Attempts to stray from the usual script for events like these also missed the mark. The award for “tattoo-free chef,” for instance, appears to have been an attempt to poke fun at the colorful aesthetic body-art trend embraced by many chefs. This was a chance for the WRAs to shine a light on people who don’t fit the mold of the buttoned-up culinary world–perhaps a not-white, non-male chef in a non-European country. But the winner was . . . Alain Ducasse, a celebrated, extremely famous 62-year-old white Frenchman with multiple, hugely successful restaurants.
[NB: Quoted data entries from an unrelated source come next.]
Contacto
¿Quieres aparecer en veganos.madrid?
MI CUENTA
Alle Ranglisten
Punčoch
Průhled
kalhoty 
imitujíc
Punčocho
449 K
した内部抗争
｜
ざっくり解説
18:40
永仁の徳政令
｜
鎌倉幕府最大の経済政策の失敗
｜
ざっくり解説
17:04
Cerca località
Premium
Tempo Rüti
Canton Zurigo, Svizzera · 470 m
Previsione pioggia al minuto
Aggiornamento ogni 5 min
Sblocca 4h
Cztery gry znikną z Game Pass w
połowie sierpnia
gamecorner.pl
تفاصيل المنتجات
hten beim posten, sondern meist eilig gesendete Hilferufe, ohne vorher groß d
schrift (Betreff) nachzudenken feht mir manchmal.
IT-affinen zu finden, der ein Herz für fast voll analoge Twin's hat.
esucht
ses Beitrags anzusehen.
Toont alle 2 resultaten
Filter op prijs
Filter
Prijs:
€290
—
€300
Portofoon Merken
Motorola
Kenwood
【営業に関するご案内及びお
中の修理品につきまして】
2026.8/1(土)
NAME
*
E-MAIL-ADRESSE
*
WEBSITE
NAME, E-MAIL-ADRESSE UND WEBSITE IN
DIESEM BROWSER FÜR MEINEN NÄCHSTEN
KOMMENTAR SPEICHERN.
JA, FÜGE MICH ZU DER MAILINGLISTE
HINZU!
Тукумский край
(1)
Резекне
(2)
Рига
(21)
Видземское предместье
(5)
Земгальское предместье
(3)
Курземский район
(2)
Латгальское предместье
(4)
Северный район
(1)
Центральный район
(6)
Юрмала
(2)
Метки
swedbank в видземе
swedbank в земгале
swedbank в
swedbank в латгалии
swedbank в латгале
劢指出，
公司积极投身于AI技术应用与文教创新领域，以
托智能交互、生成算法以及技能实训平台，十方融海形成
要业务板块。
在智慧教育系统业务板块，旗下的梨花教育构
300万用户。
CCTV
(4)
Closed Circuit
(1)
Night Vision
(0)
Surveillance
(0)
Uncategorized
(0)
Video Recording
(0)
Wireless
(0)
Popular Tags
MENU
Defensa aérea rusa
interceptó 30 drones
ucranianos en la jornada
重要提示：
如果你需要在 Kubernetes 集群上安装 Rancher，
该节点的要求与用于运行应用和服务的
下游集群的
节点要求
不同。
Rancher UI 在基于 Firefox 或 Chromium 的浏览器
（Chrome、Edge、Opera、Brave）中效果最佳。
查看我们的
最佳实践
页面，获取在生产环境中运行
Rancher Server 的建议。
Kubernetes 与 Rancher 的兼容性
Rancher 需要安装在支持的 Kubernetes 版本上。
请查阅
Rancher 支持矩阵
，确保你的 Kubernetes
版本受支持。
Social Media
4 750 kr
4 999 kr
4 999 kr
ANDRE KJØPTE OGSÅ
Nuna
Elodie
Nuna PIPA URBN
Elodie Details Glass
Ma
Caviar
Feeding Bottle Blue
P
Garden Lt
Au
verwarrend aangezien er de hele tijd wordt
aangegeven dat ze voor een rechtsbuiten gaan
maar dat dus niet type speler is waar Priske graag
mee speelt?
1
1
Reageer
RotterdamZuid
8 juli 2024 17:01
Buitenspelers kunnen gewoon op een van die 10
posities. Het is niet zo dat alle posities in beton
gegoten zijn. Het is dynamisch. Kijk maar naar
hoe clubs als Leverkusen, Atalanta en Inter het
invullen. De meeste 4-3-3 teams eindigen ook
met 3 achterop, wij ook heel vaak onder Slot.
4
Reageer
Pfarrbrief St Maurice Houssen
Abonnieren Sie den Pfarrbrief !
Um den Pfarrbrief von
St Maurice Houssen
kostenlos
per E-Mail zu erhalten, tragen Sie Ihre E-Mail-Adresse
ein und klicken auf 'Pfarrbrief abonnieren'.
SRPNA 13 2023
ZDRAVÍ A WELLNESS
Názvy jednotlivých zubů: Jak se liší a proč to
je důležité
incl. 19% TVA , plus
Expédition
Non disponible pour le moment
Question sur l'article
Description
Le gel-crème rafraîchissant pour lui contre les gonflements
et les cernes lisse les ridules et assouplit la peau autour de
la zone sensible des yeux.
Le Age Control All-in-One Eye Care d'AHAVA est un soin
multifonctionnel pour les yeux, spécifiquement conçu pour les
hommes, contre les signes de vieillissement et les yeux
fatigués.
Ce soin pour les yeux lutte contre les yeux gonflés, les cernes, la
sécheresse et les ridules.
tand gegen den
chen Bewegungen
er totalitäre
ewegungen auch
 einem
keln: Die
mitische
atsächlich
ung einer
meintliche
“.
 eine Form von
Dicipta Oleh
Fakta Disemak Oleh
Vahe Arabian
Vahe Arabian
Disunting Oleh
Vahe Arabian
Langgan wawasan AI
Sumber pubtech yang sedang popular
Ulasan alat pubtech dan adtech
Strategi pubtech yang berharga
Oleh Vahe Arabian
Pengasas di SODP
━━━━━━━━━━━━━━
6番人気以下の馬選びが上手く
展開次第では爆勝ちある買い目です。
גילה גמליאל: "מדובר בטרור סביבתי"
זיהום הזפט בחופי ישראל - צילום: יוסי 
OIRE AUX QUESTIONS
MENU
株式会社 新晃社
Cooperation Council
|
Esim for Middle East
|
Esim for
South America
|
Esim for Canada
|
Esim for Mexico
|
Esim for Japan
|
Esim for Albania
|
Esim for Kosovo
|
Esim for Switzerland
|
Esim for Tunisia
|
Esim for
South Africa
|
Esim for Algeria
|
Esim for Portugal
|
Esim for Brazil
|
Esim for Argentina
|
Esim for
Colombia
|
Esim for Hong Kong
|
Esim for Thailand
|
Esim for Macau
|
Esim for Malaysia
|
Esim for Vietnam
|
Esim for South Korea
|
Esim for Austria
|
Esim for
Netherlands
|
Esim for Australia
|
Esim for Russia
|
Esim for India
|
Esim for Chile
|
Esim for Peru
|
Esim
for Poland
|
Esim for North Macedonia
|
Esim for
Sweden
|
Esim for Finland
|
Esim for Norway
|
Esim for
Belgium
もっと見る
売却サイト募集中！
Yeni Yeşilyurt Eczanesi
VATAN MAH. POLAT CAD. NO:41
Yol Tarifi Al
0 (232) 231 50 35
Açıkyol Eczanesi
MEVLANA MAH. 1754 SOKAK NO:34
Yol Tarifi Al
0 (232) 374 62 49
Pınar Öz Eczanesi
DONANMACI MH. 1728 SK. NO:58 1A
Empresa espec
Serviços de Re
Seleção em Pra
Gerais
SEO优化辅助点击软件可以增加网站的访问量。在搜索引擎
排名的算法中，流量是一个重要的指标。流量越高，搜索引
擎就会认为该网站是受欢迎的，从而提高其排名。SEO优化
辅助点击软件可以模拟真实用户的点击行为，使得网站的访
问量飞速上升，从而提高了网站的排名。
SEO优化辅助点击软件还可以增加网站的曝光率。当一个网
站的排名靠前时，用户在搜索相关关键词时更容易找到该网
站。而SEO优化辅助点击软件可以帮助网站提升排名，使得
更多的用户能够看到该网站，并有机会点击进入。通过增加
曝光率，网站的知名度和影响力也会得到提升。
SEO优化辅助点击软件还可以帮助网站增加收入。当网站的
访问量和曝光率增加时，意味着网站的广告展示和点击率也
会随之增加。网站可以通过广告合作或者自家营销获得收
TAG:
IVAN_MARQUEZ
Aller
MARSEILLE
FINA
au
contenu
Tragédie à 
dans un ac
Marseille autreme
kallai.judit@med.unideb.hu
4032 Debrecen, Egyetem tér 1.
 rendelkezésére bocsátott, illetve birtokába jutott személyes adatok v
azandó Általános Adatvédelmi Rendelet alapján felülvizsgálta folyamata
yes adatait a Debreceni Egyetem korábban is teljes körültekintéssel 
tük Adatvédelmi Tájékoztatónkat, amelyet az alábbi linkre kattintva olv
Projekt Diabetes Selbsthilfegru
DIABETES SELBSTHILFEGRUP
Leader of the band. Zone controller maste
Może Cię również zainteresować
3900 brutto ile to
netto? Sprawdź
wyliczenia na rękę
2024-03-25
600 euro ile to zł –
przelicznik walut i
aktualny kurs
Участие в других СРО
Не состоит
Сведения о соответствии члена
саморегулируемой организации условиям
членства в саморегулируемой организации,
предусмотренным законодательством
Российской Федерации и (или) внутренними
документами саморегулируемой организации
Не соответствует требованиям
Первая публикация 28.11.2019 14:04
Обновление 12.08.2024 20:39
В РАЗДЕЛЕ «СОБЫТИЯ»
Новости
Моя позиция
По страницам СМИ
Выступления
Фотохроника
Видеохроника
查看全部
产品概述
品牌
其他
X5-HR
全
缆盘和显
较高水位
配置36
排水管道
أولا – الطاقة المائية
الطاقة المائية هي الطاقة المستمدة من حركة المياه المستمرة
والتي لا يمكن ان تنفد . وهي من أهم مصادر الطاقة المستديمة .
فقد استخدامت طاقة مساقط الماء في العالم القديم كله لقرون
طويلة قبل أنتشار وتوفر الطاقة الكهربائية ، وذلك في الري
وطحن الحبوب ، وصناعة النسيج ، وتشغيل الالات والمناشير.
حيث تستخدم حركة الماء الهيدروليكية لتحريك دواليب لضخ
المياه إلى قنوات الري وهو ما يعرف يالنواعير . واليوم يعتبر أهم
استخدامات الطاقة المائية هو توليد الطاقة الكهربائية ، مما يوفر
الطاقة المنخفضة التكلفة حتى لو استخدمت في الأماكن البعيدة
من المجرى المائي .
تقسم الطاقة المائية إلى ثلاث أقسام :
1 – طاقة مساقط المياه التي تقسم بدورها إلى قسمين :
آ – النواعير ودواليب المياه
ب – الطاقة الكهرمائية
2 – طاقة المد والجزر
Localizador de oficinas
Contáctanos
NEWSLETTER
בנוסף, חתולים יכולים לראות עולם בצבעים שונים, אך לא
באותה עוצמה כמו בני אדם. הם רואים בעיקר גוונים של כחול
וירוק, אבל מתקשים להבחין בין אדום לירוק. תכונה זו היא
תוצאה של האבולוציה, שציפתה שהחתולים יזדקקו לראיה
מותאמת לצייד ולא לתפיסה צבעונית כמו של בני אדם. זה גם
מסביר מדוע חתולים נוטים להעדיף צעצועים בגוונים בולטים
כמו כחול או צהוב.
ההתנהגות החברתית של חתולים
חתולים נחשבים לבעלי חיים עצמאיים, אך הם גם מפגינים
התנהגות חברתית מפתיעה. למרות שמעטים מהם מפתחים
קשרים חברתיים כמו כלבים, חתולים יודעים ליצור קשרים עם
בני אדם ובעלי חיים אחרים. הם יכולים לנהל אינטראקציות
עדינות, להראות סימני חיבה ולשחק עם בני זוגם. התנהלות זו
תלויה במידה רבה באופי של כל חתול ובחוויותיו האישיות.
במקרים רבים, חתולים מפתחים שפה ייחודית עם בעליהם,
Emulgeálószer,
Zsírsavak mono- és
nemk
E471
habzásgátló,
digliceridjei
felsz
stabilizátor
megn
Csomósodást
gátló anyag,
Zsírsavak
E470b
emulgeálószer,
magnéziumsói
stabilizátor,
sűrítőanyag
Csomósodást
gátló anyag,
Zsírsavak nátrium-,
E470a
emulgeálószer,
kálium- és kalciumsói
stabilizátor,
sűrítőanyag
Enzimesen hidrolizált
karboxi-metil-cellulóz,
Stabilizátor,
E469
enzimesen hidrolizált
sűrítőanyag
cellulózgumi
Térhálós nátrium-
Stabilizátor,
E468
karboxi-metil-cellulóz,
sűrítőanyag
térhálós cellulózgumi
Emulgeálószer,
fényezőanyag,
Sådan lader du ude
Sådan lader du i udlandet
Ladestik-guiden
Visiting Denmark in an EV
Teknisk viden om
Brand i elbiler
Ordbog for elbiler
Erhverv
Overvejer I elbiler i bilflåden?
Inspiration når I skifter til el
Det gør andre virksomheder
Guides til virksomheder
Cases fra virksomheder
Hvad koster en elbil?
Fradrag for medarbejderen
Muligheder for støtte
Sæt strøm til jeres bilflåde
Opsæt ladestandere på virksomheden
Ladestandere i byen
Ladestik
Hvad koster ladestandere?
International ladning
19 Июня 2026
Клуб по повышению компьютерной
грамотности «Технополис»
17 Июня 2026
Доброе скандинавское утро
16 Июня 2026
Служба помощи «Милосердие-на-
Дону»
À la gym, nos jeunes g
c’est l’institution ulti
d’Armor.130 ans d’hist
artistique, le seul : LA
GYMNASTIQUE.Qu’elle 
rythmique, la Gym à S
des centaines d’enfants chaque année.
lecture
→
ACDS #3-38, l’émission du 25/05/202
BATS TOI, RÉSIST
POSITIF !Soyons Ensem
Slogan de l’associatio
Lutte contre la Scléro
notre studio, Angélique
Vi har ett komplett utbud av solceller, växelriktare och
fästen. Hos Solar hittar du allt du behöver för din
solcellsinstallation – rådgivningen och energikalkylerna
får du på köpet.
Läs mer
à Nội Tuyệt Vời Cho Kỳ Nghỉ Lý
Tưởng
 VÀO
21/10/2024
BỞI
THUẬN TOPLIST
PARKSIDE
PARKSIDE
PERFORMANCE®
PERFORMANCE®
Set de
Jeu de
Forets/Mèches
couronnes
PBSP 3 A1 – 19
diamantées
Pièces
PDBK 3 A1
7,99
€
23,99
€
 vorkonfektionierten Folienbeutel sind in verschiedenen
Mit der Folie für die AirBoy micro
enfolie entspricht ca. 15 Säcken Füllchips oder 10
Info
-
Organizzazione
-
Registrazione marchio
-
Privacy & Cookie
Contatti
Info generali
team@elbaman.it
Even before the ceremony began, there were red flags. The Washington Post pointed out that the awards shortlist was overwhelmingly male-dominated. Bloomberg highlighted the lack of diversity: Though the judging pool had decent gender representation, “Only three of the 100 are of African descent; the majority of the female members are media, not chefs; and Europe is disproportionately represented.” The event director, Cécile Rebbot, provided the Post with the following statement:
We are giving women in the industry an equal voice in these awards, and are hoping that the successful female judges coupled with those who are breaking through (we have two female-fronted restaurants on the shortlist for “Arrival of the Year”), will inspire and ignite this change. Also by addressing ethical thinking/staff welfare, we are hoping to contribute to improving the work environment for all, and that it will attract more female talent to the industry.
Fine. But the overall effect of the ceremony was mere hand waves. The WRA acknowledged there were issues to be tackled, provided a bit of lip service and one tangible action in the form of gender equity on the judging panel, and then went on with the regularly scheduled programming. There were some nods in a certain direction–including an award for “ethical thinking”–but they didn’t amount to much.
The past year-plus has been a reckoning for the restaurant industry. We’ve learned of culinary titans either harassing or assaulting employees–and we’ve started to view the long-standing reputation of kitchens being untenable work cultures in a new light. The industry is entering a new and uncertain era; it must figure out how to go forward. It can either ignore the headlines or talk about the cultural upheaval necessary to make for a more equitable workplace. Restaurateurs love (and I mean love) to talk about how to fix the system. Rarely is real action taken.
An event like the World Restaurant Awards presents a unique opportunity. Sure, Michelin would never utter a word about #MeToo, but if you are producing a new program that touts gender equity as one of its main tenets, you best be ready to frankly discuss the ugly issues as well. Yet this week’s event didn’t go that far. It dipped its toe in the pot and jerked it back out just as quickly.
Don’t get me wrong: The event wasn’t bad. It was a party, an opportunity for people to hobnob and unwind. Every industry should celebrate its best and brightest (although the culinary world does this a lot). Attendees certainly had fun. Some winners were elated, others visibly uncomfortable–quickly grabbing their award and an expensive bottle of champagne, posing awkwardly for the photo op, and then scampering offstage.
I left the party thinking about how events like the World Restaurant Awards could help us rethink the industry. Given the deep-pocketed sponsorships, I imagine the creators intend to make this an enduring event. I probably won’t be invited back, but I sincerely hope next year they can rethink their attempt at rethinking.